Graphene – a revolutionary material
In 2010, two researchers at the University of Manchester became Nobel laureates discovery of a “miracle material” graphene, the thinnest of all materials in the universe. Since the identification of this material until today, scientists from different fields have found many uses of this versatile material that has the potential to transform our lives in the coming decades.
What is graphene?
Graphene is composed of carbon, as diamond and coal. Unlike these materials, carbon atoms forming graphene are placed in “strips” two dimensional, making the material extremely resistant and also flexible.
Graphene is the thinnest material identified so far – a “sheet” of graphene is only one atom thick, which is why scientists say it is the first 2D material identified by mankind. Graphene is a better electrical conductor than copper, while being 300 times stronger than steel and with unique optical properties. Also, although it is almost transparent, graphene is so dense that even helium, the smallest gas atom, can pass through it.
Andre Geim method and Kostya Novoselov who have obtained graphene is extremely simple: two researchers from the University of Manchester have tape applied over a piece of graphite, detaching from it by peeling tape graphite flakes. Using other pieces of tape, they cut out layers of graphite, thinning flakes. Then, the tape was dissolved in acetone, and the resulting graphite layer bonded to a silicon wafer. Some flakes, measuring just one atom thick, were attached to the silicon wafer.

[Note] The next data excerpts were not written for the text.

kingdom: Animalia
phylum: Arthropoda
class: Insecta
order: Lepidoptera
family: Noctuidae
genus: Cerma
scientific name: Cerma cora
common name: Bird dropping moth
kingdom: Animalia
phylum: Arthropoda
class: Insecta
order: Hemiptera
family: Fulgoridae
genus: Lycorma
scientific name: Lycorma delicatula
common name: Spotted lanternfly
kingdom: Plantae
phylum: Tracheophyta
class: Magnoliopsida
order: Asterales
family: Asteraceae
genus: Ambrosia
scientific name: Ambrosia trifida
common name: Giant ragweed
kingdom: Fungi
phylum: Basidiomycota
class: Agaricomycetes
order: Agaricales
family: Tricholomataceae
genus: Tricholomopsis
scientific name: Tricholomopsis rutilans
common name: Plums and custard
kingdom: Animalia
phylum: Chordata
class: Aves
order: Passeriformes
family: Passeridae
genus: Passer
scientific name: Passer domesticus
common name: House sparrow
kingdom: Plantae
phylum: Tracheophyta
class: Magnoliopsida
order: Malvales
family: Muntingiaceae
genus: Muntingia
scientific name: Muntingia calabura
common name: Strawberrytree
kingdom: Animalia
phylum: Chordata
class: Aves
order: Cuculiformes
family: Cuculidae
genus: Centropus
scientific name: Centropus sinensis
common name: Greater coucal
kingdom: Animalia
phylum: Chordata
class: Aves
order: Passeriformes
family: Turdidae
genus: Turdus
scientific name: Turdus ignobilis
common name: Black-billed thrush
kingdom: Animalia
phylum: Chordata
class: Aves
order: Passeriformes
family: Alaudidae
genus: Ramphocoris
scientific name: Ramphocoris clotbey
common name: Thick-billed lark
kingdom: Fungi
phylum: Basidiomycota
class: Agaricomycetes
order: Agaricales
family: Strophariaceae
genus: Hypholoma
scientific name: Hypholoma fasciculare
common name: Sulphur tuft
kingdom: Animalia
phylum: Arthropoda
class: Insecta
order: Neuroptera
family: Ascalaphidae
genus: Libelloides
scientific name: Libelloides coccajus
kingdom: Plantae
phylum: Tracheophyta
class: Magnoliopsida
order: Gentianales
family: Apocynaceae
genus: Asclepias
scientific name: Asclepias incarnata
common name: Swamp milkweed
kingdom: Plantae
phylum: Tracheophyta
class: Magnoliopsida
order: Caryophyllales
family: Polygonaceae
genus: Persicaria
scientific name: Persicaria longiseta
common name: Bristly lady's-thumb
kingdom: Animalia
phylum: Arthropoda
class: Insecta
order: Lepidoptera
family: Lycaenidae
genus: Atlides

Graphite is best known as the material is mine pencil factory, which consists of carbon layers stacked. Researchers estimate that a millimeter of graphite consists of about three million layers of graphene. Pencils produce a black streak when writing them as friction leads to detachment of graphite flakes. Therefore, Professor Geim says it is likely that everyone who ever wrote with a pencil to be produced graphene, but without noticing the result.
How graphene could be used?
“Superior properties of graphene justifies nickname ‘miracle material’,” Kostya Novoselov believes teacher who first isolated this material in 2004 with Andre Geim, University of Manchester.
Extraordinary features of graphene make it possible to use in many areas. Professor Geim believes that it is impossible to identify the most promising change that can cause. “The range of possible applications is so vast and is growing at such a rate as to focus on one would be to underestimate the extent of ongoing scientific effort,” said Nobel laureate.
In electronics, graphene could be used to produce ultrafast transistors, flexible displays and LEDs. Material could enhance the effectiveness of laser and photodetector and could transform energy production and storage, helping to change many devices such as batteries and solar cells. Also, the use of graphene in composite materials allow better airplane wing structure, which would reduce their weight. In medicine, graphene could be used for the design of artificial tissues and hold to transport drugs to tissue needs them.
“The screens of the touch screen as the conductive element that graphene can be printed on very thin plastic instead of glass, so that it is light and flexible. Mobile phones could be as thin as a sheet of paper is so easy to doubt that it would enter into any pocket. Due to the extraordinary strength of graphene, these phones would be very hard to break, “explains specialists American Chemical Society.
The graphene may allow the design of lighter and flexible solar panels, which may cover all the outer surfaces of a building, not only the roof. Graphene absorbs only 2% of the light that reaches it, regardless of the wavelength. It is also a very good electrical conductor. Thus, if a photovoltaic cell is placed between two layers of graphene, the light would reach transit graphene and photovoltaic cell. This would generate electricity, which would be transported using graphene layers. The combination would allow the creation of flexible solar panels that can be used in many ways: in cars, clothes, bags, electronic devices or any other surface touched by light. So, thanks to graphene, solar energy could become much easier to use and more widespread than we might imagine today.
Medicine is another field that promises to be converted graphene. Because the material is thin, flexible and resistant to salt solutions forming living tissue, graphene is an ideal material for designing bionic devices. Unlike metallic elements that resist the human body a few years, graphene devices can be used throughout life. Also, because graphene is electrically conductive, it could be used to transmit electrical impulses to neurons, allowing paralyzed people to regain control of the limb after an accident resulting in spinal cord injury. The same mechanism could be used to allow controlling artificial limbs using graphene to transmit electrical signals to the engines they put them in motion.